### PROBLEM STATEMENT
Every line with the string "deployments" must be copied from the entries below.

◇ ◇ ◇ ◇ ◇ ◇ ◇

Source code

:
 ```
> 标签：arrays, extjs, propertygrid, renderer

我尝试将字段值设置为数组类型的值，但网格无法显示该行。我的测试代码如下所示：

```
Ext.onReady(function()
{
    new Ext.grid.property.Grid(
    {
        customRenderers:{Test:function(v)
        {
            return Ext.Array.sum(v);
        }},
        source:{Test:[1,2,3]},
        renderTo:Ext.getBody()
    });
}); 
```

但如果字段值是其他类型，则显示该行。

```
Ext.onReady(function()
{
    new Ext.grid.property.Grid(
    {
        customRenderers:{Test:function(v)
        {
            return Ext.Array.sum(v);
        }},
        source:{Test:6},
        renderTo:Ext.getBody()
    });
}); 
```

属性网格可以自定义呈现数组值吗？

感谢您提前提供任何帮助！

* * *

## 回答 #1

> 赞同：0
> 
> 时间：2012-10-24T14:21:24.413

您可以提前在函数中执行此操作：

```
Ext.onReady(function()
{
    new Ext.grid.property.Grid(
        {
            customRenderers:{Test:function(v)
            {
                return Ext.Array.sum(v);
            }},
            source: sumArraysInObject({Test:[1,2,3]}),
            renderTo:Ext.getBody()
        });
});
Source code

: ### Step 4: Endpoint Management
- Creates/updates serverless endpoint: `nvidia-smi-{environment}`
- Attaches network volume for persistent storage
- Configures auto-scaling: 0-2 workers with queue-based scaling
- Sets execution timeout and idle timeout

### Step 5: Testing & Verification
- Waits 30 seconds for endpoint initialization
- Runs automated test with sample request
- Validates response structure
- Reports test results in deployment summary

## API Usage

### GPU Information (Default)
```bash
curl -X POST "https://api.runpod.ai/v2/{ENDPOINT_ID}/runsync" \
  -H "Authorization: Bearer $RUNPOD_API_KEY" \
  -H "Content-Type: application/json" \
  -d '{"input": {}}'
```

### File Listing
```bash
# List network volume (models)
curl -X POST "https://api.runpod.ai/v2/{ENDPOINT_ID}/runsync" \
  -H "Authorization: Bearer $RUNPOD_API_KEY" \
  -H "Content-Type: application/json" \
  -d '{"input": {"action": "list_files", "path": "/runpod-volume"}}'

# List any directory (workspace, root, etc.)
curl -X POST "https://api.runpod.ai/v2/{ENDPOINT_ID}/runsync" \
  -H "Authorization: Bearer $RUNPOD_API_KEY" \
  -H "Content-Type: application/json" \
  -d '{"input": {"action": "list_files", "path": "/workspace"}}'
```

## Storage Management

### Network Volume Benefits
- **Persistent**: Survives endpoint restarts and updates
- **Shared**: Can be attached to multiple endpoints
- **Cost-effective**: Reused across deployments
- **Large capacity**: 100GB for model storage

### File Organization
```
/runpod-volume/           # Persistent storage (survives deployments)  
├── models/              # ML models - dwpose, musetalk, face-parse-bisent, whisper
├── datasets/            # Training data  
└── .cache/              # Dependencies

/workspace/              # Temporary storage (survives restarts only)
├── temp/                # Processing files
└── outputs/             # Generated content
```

◇ ◇ ◇ ◇ ◇ ◇ ◇

### SOLUTION FOR THIS TASK
- **Cost-effective**: Reused across deployments
/runpod-volume/           # Persistent storage (survives deployments)  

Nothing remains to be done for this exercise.